Supplied entries.
════════════════

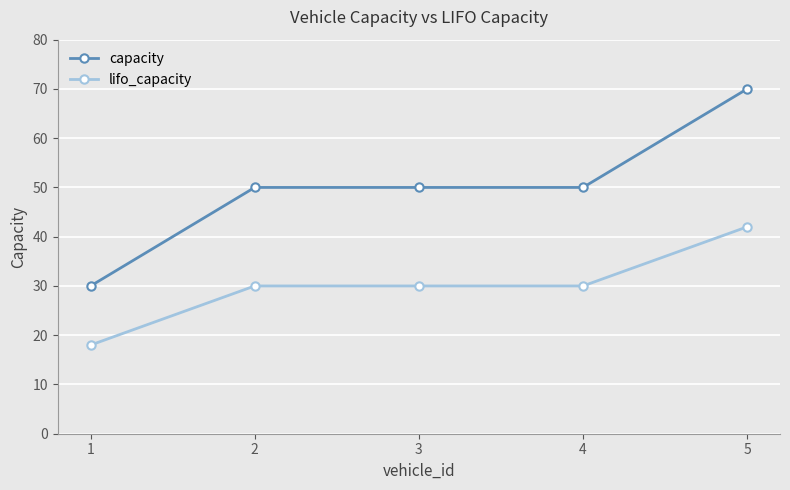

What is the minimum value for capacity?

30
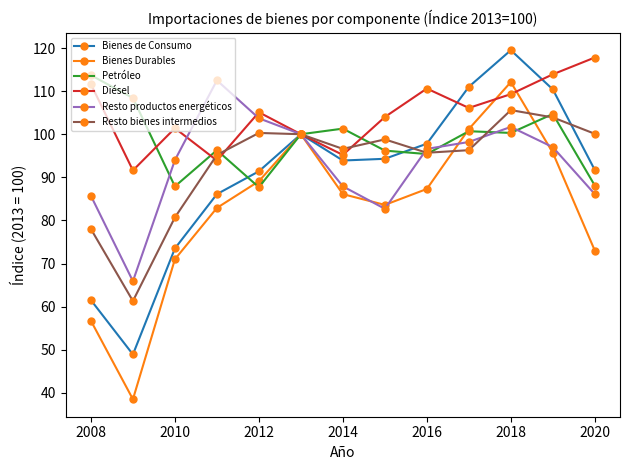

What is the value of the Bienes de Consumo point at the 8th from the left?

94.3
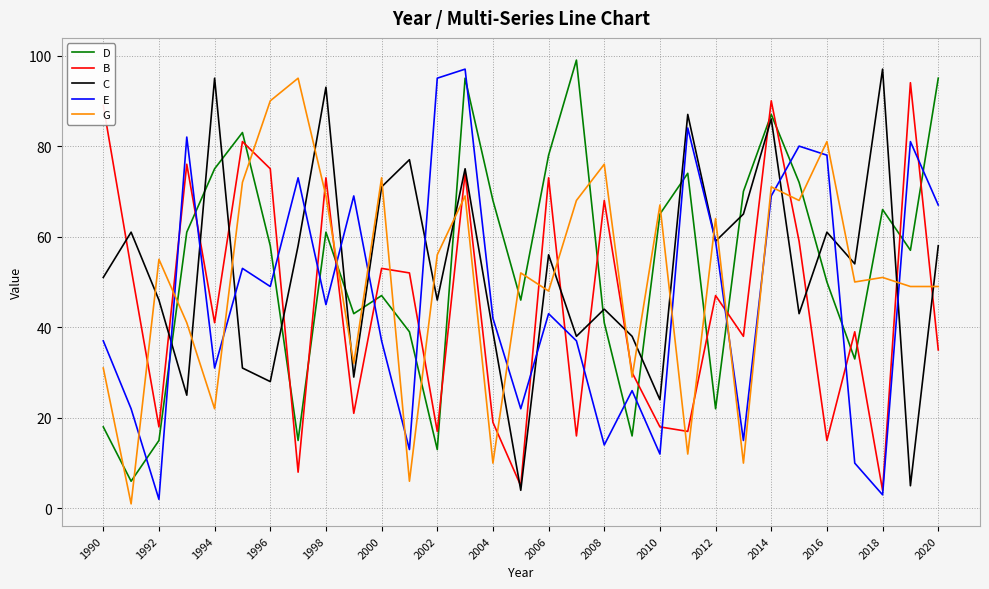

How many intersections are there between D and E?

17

════════════════

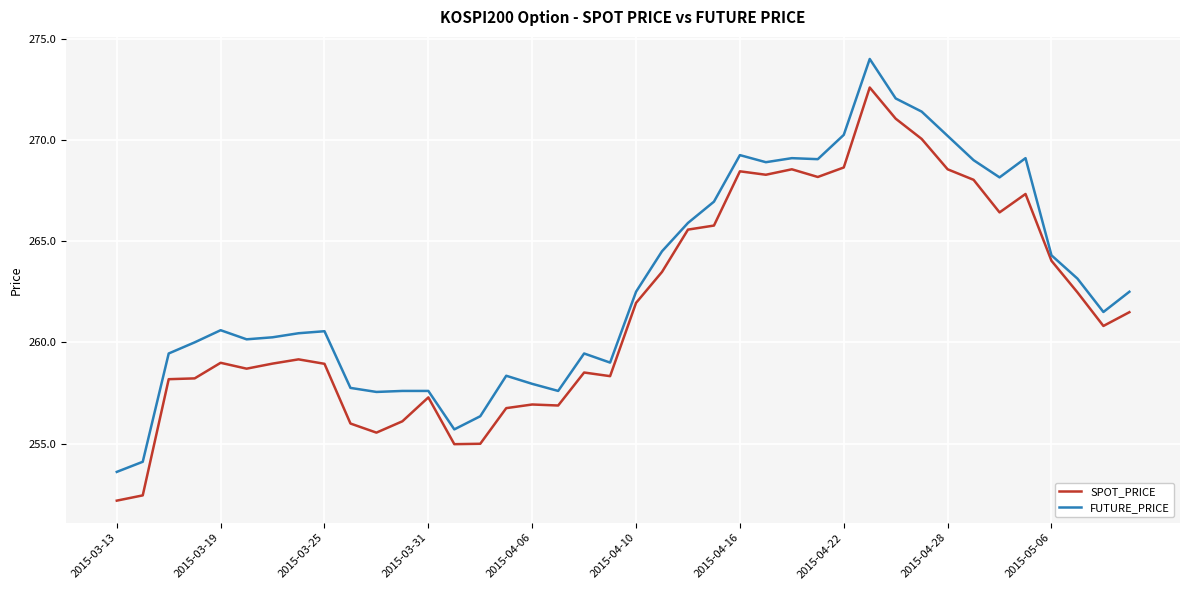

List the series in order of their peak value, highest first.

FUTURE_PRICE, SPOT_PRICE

════════════════

Requirement. Which lines in the records above contain the word "value"? Collect each of them and copy it in full.

Result of the exercise.
What is the minimum value for capacity?
What is the value of the Bienes de Consumo point at the 8th from the left?
List the series in order of their peak value, highest first.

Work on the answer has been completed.